EXCERPTED PASSAGE
How to survive the Facebook apocalypse – eight tips to keep your Facebook page alive

Worried Facebook’s recent announcement means the end of your business Facebook page? Find out why all is not lost, and read eight tips to keep your Facebook page alive.

Last Thursday Mark Zuckerberg made an announcement that was described by Social Media Examiner founder Michael Stelzner as “Facebook apocalypse”.

Mark’s announcement (you can read it in full here) stated that, following feedback from users, Facebook was going to move away from showing ‘public content’ (posts from businesses and pages) and go back to the roots of Facebook: to help people connect with each other.

Why is Facebook’s announcement so shocking?

This announcement appears to have triggered a mass panic among businesses. And it’s easy to see why. Over the years, we have all become used to using Facebook as a free marketing tool. We have been able to share our blogs, promote our products and broadcast our news without cost via our Facebook pages. And these posts have appeared in the feeds of the people who had liked it.

The problem is that so many businesses are now doing this, and over the years we’ve liked so many pages, that our Facebook feeds have been less about what our friends have got up to recently. And more of a dizzying feed of business news, promotions and blogs.

DATASET CONTENT

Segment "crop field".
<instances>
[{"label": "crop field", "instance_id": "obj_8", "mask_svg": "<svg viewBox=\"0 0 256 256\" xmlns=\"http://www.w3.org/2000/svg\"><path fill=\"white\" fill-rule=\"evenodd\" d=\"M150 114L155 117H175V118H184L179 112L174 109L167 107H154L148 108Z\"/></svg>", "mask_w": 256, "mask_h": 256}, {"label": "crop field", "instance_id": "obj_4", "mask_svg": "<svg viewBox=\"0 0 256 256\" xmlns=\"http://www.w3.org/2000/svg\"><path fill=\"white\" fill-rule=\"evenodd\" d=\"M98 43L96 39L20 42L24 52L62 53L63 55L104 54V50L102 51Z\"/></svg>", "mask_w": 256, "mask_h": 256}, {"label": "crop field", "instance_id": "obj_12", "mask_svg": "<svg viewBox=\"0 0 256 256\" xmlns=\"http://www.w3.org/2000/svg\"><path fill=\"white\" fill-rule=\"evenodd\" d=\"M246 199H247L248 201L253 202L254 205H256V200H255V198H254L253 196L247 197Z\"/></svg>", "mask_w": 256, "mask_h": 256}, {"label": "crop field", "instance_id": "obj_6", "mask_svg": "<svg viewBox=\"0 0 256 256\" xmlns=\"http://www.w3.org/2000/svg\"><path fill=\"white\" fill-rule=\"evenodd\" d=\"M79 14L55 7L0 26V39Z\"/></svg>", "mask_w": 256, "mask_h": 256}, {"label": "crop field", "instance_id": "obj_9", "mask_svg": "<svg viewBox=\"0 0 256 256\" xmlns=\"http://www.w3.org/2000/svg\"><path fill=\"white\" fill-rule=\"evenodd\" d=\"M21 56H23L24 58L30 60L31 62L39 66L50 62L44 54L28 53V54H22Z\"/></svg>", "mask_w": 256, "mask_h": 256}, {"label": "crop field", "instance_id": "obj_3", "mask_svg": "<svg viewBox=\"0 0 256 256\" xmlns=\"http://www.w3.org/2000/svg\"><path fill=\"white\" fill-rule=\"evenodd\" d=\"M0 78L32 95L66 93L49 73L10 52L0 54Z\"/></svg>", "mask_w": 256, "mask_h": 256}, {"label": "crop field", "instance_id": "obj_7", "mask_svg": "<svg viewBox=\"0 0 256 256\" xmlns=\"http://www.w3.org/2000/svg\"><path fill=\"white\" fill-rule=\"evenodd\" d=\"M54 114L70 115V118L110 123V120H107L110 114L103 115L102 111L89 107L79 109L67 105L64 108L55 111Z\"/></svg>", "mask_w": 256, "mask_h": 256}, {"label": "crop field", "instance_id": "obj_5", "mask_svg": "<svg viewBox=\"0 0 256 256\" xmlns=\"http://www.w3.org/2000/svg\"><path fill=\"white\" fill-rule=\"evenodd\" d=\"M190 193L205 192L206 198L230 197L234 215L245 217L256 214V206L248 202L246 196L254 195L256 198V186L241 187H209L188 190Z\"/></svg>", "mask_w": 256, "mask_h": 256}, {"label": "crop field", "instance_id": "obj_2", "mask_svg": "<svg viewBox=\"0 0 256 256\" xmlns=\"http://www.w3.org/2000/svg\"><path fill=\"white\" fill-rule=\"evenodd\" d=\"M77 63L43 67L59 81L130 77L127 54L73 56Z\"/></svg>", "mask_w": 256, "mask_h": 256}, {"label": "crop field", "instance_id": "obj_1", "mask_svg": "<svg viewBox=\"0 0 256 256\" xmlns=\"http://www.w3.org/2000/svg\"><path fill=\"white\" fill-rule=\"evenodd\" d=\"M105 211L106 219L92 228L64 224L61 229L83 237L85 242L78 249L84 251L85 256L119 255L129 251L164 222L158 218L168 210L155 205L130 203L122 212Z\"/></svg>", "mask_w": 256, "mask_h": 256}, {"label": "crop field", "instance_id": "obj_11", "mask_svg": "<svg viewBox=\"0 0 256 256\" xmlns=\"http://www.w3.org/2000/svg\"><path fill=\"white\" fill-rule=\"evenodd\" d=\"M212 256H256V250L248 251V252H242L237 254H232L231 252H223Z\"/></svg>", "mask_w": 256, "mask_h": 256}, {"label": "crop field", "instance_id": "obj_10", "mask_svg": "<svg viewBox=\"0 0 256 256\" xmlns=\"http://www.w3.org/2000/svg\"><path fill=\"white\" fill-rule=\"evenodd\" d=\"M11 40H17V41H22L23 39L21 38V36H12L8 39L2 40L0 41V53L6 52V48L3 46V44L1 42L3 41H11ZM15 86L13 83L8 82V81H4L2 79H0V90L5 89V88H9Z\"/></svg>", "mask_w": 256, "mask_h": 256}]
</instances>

STATED TASK
Pick up the article on keeping a business Facebook page alive after the announcement and continue it from its last sentence in the same voice.

RESULT OF THE EXERCISE
According to Facebook’s feedback, we don’t like this. And if we’re no longer enjoy using Facebook, or it no longer serves its core purpose, we’ll start switching off. So, in an attempt to keep its users happy, Facebook is changing the way it shows content to us.

From now on they’ll be more strict/choosy about what appears in our newsfeed. Which is good news to us as users, but potentially cataclysmic as businesses.

Eight tips to keep your Facebook page alive

However, the Facebook world as we know it isn’t completely coming to an end. There is plenty you can do to protect your business and come through this change as unscathed as possible.

To help you take positive steps forward, here are eight tips to keep your Facebook page alive.

1) Don’t panic

Our first piece of advice to you is not to panic! Over the past five years we’ve seen (and survived) many ‘apocalyptic’ changes in social media and Google search.

As a general rule, the companies that are using best marketing practice and genuinely delivering value come through unscathed. Those who try to do the very minimum for maximum free returns, or who try to outwit the system, are the ones who find themselves penalised.

And even those who are caught out can usually find a way to get back on track. So don’t panic just yet. Instead, make sure you’re following good marketing (and Facebook) practice. Which leads us to…

2) Go back to marketing basics

Basic marketing principles have always worked – whether it’s for a traditional print leaflet or a cutting edge social media campaign. And those businesses who practice good, solid marketing basics will find these latest changes less difficult to navigate.

So what are these marketing basics? It’s knowing the answers to fundamental questions like these:

  • Who are your customers?
  • Who are your highest value customers?
  • What do they want from you?
  • What problem do you solve for them?
  • What solution do they want?
  • What do they find interesting?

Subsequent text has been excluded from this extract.